£50m partnership to reduce hundreds of thousands of preventable newborn deaths in Africa

Chatinkha nursery

Hundreds of thousands of babies could be saved through a major new global health consortium launched this week, which aims to close the newborn care gap in hospitals across Africa.

Worldwide, almost half of childhood deaths occur in newborns (the first four weeks of life), totalling 2.5 million each year, with the highest risks and slowest progress in Africa. Currently, it will be more than a century until African newborns have the same survival chance as a baby born in the UK.

NEST360° is a new multi-organisation partnership including the London School of Hygiene & Tropical Medicine (LSHTM), Rice University's Rice 360° Institute for Global Health in the US, and the Malawi College of Medicine, as well as leading institutions across Africa. Initially focusing on Malawi, Kenya and Tanzania, the partnership will make a lasting impact, working closely with governments, local healthworkers and universities.

The NEST360°partnership is funded by some the world's largest private foundations, including the Bill & Melinda Gates Foundation, the John T. and Catherine D. MacArthur Foundation, the Lemelson Foundation, the Children's Investment Fund Foundation, and the ELMA Foundation.

Currently, around 28 in every 1,000 babies in Sub-Saharan Africa die in the first month of life. The NEST360° initiative will support the United Nation's target of halving this number by 2030.

Most newborn deaths could be prevented by ensuring effective use of lifesaving medical technologies. NEST (Newborn Essential Solutions and Technologies) is a bundle of affordable medical devices and diagnostics. NEST devices are selected to address problems that kill newborns, like breathing difficulties, infection, jaundice and hypothermia. These issues especially affect the most vulnerable babies who are born prematurely.

Newborn care units in Africa often rely on a random selection of donated medical equipment, not designed for heat, humidity, and electrical surges, resulting in "equipment graveyards." By delivering one device or one training session at time the problem is perpetuated. Transforming progress in a sustainable way requires a bundle of devices, integrated training for clinicians and biomedical engineers, and locally-owned data to drive quality of care.
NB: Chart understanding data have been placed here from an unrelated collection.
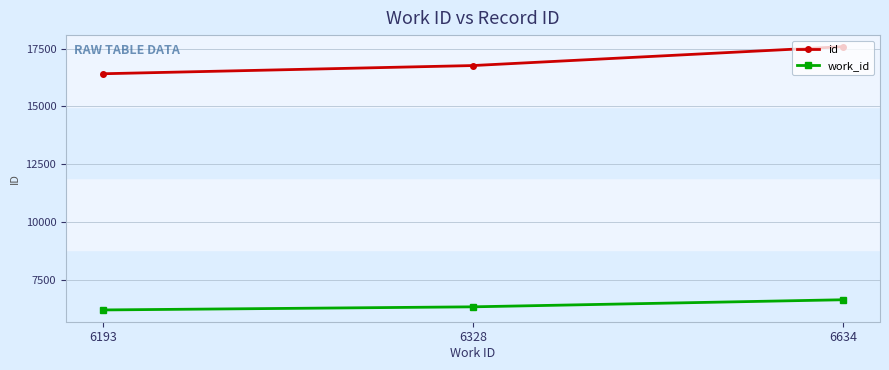

Which label corresponds to the largest value in the chart?

6634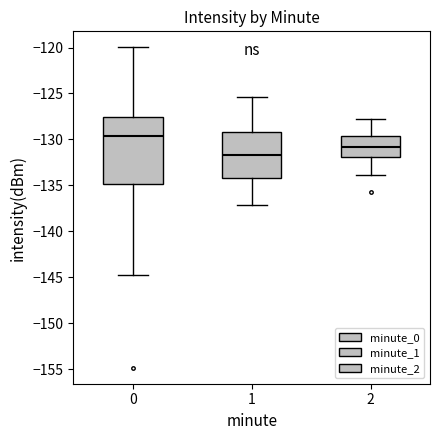

Which box is the tallest, from its lower edge to its upper edge?

0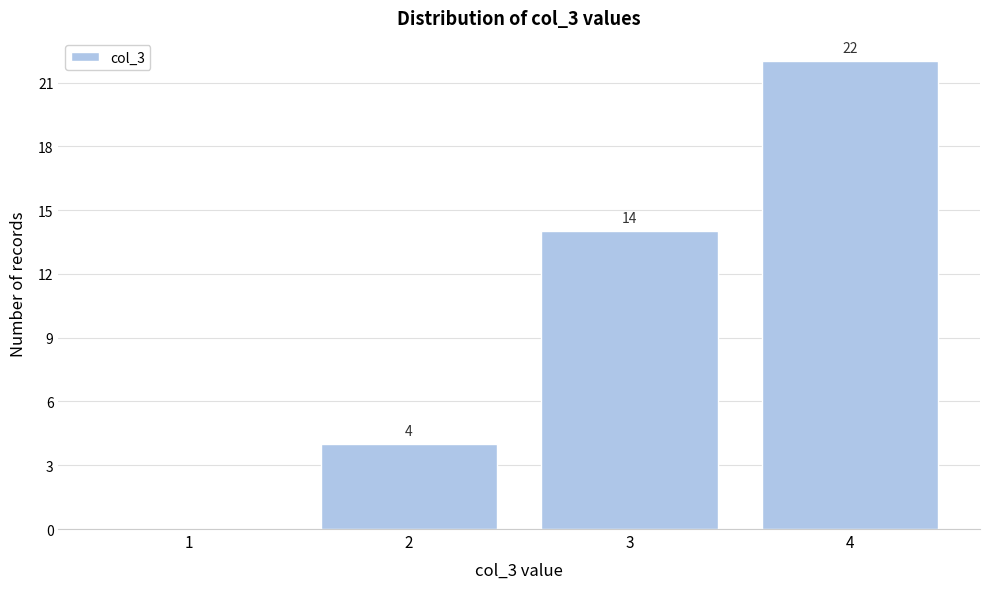

Reading left to right, extract all data points from this chart.

1=0	2=4	3=14	4=22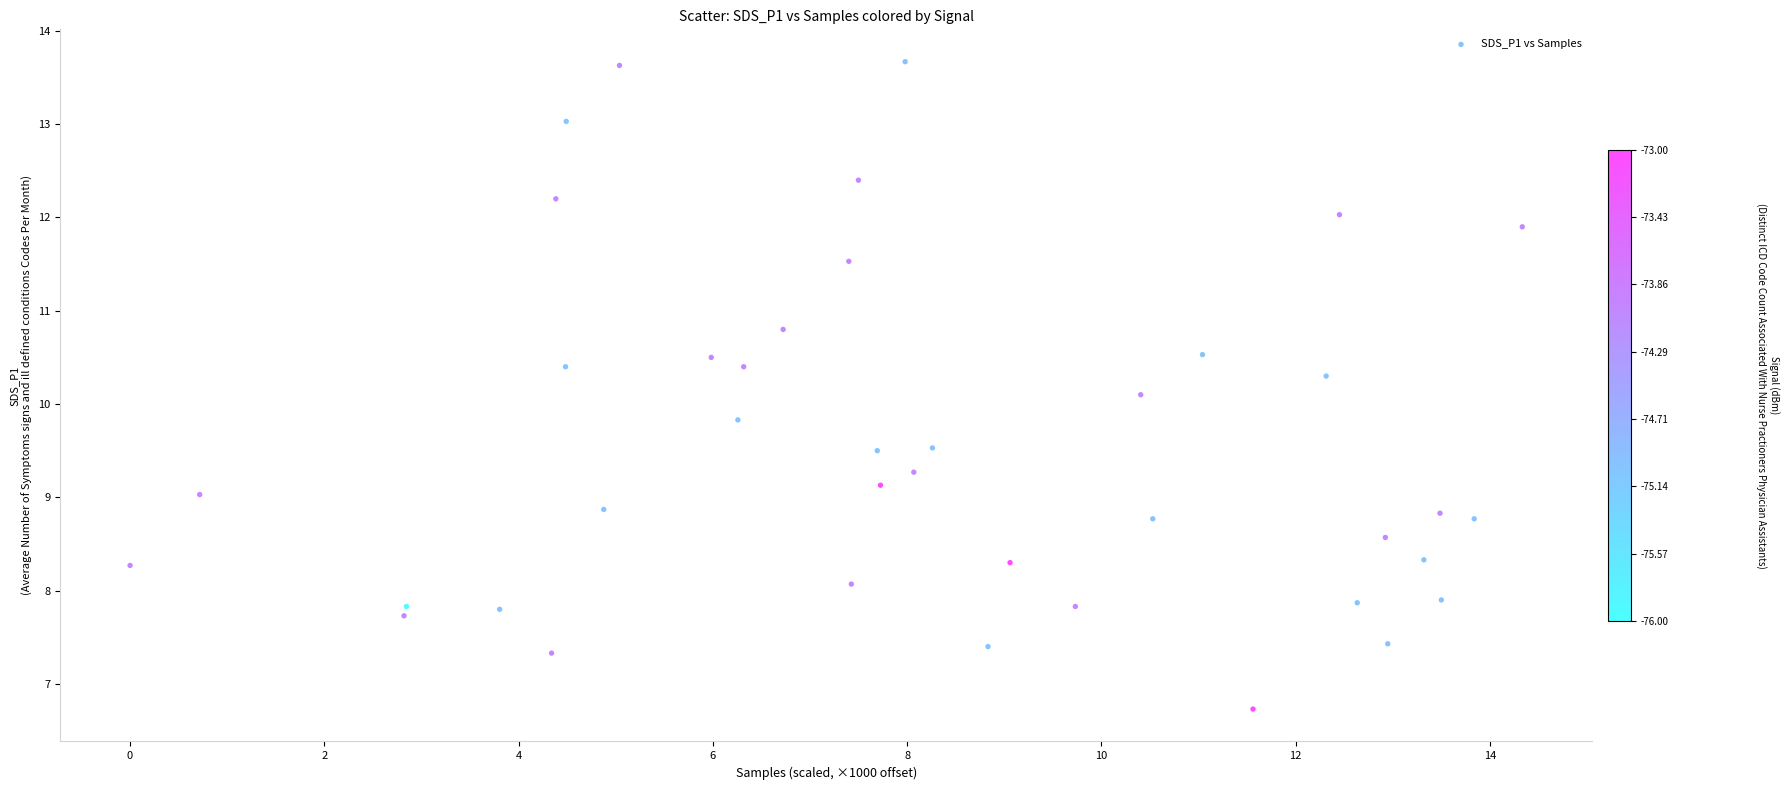

What is the range of Y values (max minus min)?

6.9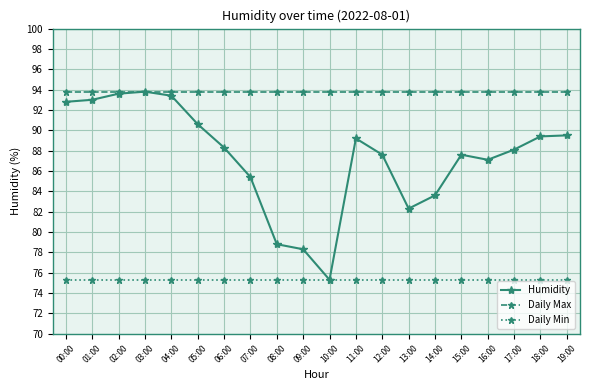

What is the sum of all Daily Min values?

1506.0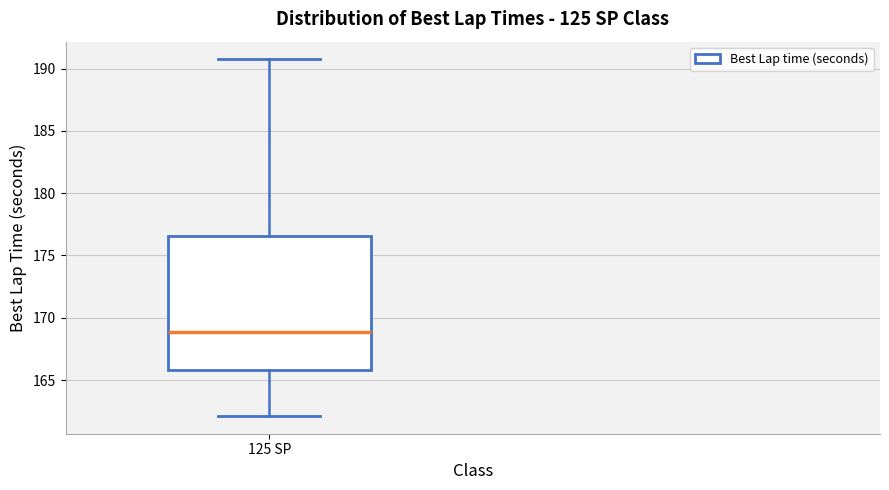

Where does the median line of the box for 125 SP sit on the y-axis? The values are not printed on the chart, so give them approximately, as read against the axis.

169.0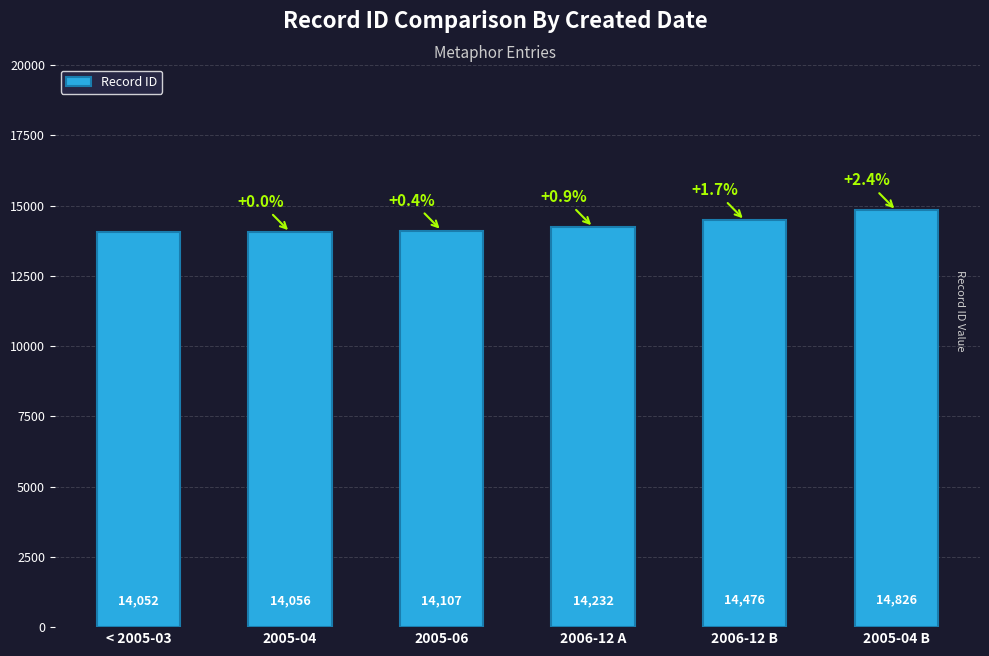

What is the difference between the second highest and minimum values?

424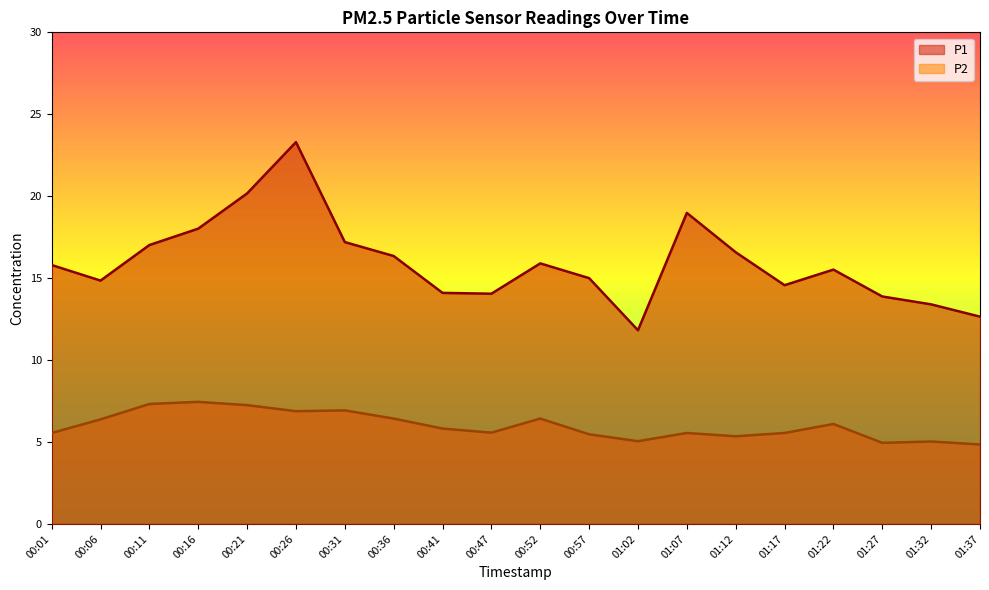

Reading left to right, list all the values displayed in this chart.

P1: 00:01=15.8	00:06=14.8	00:11=17.0	00:16=18.0	00:21=20.2	00:26=23.3	00:31=17.2	00:36=16.4	00:41=14.1	00:47=14.1	00:52=15.9	00:57=15.0	01:02=11.8	01:07=19.0	01:12=16.6	01:17=14.6	01:22=15.5	01:27=13.9	01:32=13.4	01:37=12.7
P2: 00:01=5.5	00:06=6.4	00:11=7.3	00:16=7.5	00:21=7.2	00:26=6.9	00:31=6.9	00:36=6.4	00:41=5.8	00:47=5.6	00:52=6.4	00:57=5.5	01:02=5.0	01:07=5.5	01:12=5.3	01:17=5.5	01:22=6.1	01:27=5.0	01:32=5.0	01:37=4.8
Joy Lawn, Professor of Maternal, Reproductive and Child Health at the London School of Hygiene & Tropical Medicine and NEST360° co-founder, said, "Every year more than one million African parents experience the death of their newborn baby. LSHTM catalysed the United Nation's global target to end these preventable deaths by 2030 - just 10 years from now. Most African countries need to more than double the rate of progress to meet that target.

"NEST360 is the best chance yet to transform this trajectory through a package of innovative, robust technologies and integrated implementation. As someone who was nearly a newborn death in rural Africa myself, I am delighted to be part of this NEST360 team led by women engineers and scientists across Africa."

Professor Rebecca Richards-Kortum of Rice University and NEST360° co-founder said: "Today, most women in Africa deliver their babies in health facilities, but clinicians working in those facilities do not have the technology they need to care for small and sick babies. The NEST team will work together to identify high-quality, affordable technologies to fill this gap. Where needed, NEST engineers in the U.S. and Africa will work together to develop new technologies to save newborn lives. And we will partner with educational institutions and the private sector to scale up what works best. History shows that saving newborns is perhaps the most powerful key to initiating economic development in poor nations."

Dr. Queen Dube, a clinical paediatric specialist from the Malawi College of Medicine, said: "Newborn mortality cannot be tackled piecemeal. It does no good to offer supportive breathing to a baby that is too cold or suffering from untreated jaundice. And it does little good to provide technology to a hospital that cannot repair or properly use it. The solution to newborn mortality is more than affordable, repairable technologies, it is the financing and distribution systems to get them into hospitals and the education and training to use them to maximum effect."